Global Health Problem We Can’t Ignore: Malnutrition

Global Health Fact: 7 million children under 5 years of age die every year
One of the main culprits is malnutrition. When a child’s body becomes malnourished it causes the immune system to become weak. A weak immune system is not a good thing. Especially for children born in developing countries faced with poverty. The immune system cannot fend off the numerous diseases these children face, Pneumonia, Malaria, diarrhea, are just a few of the disease to combat.
Malnutrition occurs when children are deprived of their very basic nutritional needs. Calories, protein, vitamins, minerals, and healthy fats are all essential to a growing body. Food scarcity and poverty is the vital reason these children die every year. Depravation of these basic needs equals malnourishment.

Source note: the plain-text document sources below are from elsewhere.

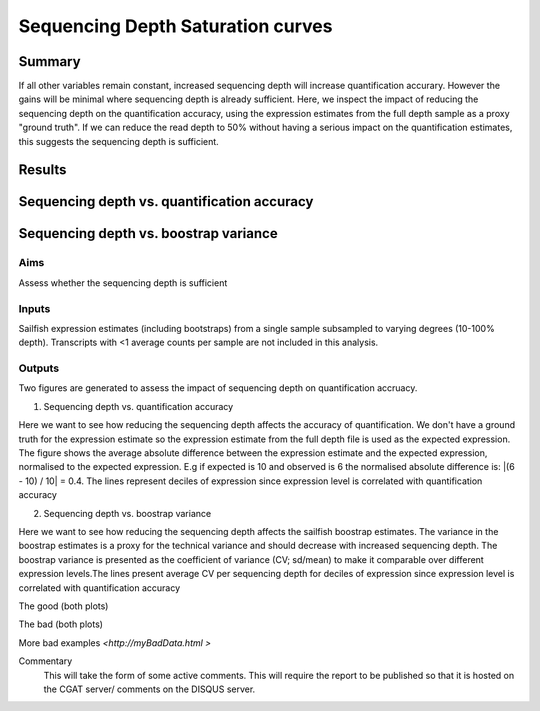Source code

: .. _saturation:

==================================
Sequencing Depth Saturation curves
==================================

Summary
=======

If all other variables remain constant, increased sequencing depth
will increase quantification accurary. However the gains will be
minimal where sequencing depth is already sufficient. Here, we inspect
the impact of reducing the sequencing depth on the quantification
accuracy, using the expression estimates from the full depth sample as
a proxy "ground truth". If we can reduce the read depth to 50% without
having a serious impact on the quantification estimates, this suggests
the sequencing depth is sufficient.


Results
=======

Sequencing depth vs. quantification accuracy
============================================

.. report:: RnaseqqcReport.imagesTracker
   :render: gallery-plot
   :glob: sailfish.dir/plots.dir/saturation_plots_accuracy.png

   Average absolute difference between the expression estimate and the
   expected expression, normalised to the expected expression. The
   lines represent deciles of gene expression


Sequencing depth vs. boostrap variance
======================================

.. report:: RnaseqqcReport.imagesTracker
   :render: gallery-plot
   :glob: sailfish.dir/plots.dir/saturation_plots_boostrap_cv.png

   Average CV per sequencing depth for deciles of expression since
   expression level

Aims
----

Assess whether the sequencing depth is sufficient

Inputs
------

Sailfish expression estimates (including bootstraps) from a single
sample subsampled to varying degrees (10-100% depth). Transcripts with
<1 average counts per sample are not included in this analysis.

Outputs
-------

Two figures are generated to assess the impact of sequencing depth on
quantification accruacy.

1. Sequencing depth vs. quantification accuracy

Here we want to see how reducing the sequencing depth affects the
accuracy of quantification. We don't have a ground truth for the
expression estimate so the expression estimate from the full depth
file is used as the expected expression. The figure shows the average
absolute difference between the expression estimate and the expected
expression, normalised to the expected expression. E.g if expected is
10 and observed is 6 the normalised absolute difference is:
|(6 - 10) / 10| = 0.4. The lines represent deciles of expression since
expression level is correlated with quantification accuracy

2. Sequencing depth vs. boostrap variance

Here we want to see how reducing the sequencing depth affects the
sailfish boostrap estimates. The variance in the boostrap estimates is
a proxy for the technical variance and should decrease with increased
sequencing depth. The boostrap variance is presented as the
coefficient of variance (CV; sd/mean) to make it comparable over
different expression levels.The lines present average CV per
sequencing depth for deciles of expression since expression level is
correlated with quantification accuracy


The good (both plots)

.. report:: GoodExample.Tracker
   :render: myRenderer
   :transform: myTransform
   :options: myAesthetics

   We would expect that the top expressed transcripts (e.g deciles 9 &
   10 ) should show very little difference (<0.1) in expression
   between 50-100% sequencing depth.

.. report:: GoodExample.Tracker
   :render: myRenderer
   :transform: myTransform
   :options: myAesthetics

   We would expect that the top expressed transcipts (e.g deciles 9 &
   10 ) should show very little difference (<0.1) in expression between
   50-100% sequencing depth.


The bad (both plots)

.. report:: BadExample.Tracker
   :render: myRenderer
   :transform: myTransform
   :options: myAesthetics

   Add a comment about the bad example.  What is specifically bad about this example

.. report:: BadExample.Tracker
   :render: myRenderer
   :transform: myTransform
   :options: myAesthetics

   Add a comment about the bad example.  What is specifically bad about this example


More bad examples `<http://myBadData.html >`






Commentary
  This will take the form of some active comments.  This will require the report to
  be published so that it is hosted on the CGAT server/ comments on the DISQUS server.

Children who are born premature are at more risk of dying because they were malnourished in the womb. This means they will be born with a weak immune system and possibly become exposed to a deadly disease they cannot fight.
Carolyn Miles, President of Save the Children, stated, “Malnutrition is a largely hidden crisis, but it afflicts one in four children around the world. It wreaks lifelong damage and it is a major killer of children. Every hour of everyday, 300 children die because of malnutrition.”
Here’s a story of a baby girl from Kenya named Umi
This little girl was found at three months old extremely malnourished and on the brink of death. Umi was quickly taken to the closest hospital for medical treatment and eventually recovered.
Months had passed and Umi continued to be nursed back to health. She was recovering from her brush with death and was a happy, healthy, baby for once. She turned two years old and was thriving as best she could.
However, because of her struggling times with malnutrition as an infant, Umi’s immune system never fully recovered and was not prepared to tackle what was waiting for her. The two year old caught pneumonia and diarrhea, the most common killers among children in developing countries. Tragically Umi died.
Umi died — to put it simply — because of poverty. If it wasn’t for her exposure to malnourishment as an infant she might be with the world today. Her fragile immune system might have been able to fight those horrible illnesses. In addition to these factors Umi did not live close enough to medical help. Her family lived in rural Africa without the ability to travel far. This all stems from poverty.
All of these things together stacked the odds against this child to ever survive.
Many children die every year in developing countries because of these reasons. Mothers and babies need to remain top priority for organizations fighting to end these preventable deaths. If solutions to these problems can be made quickly then another child like Umi may be able to survive.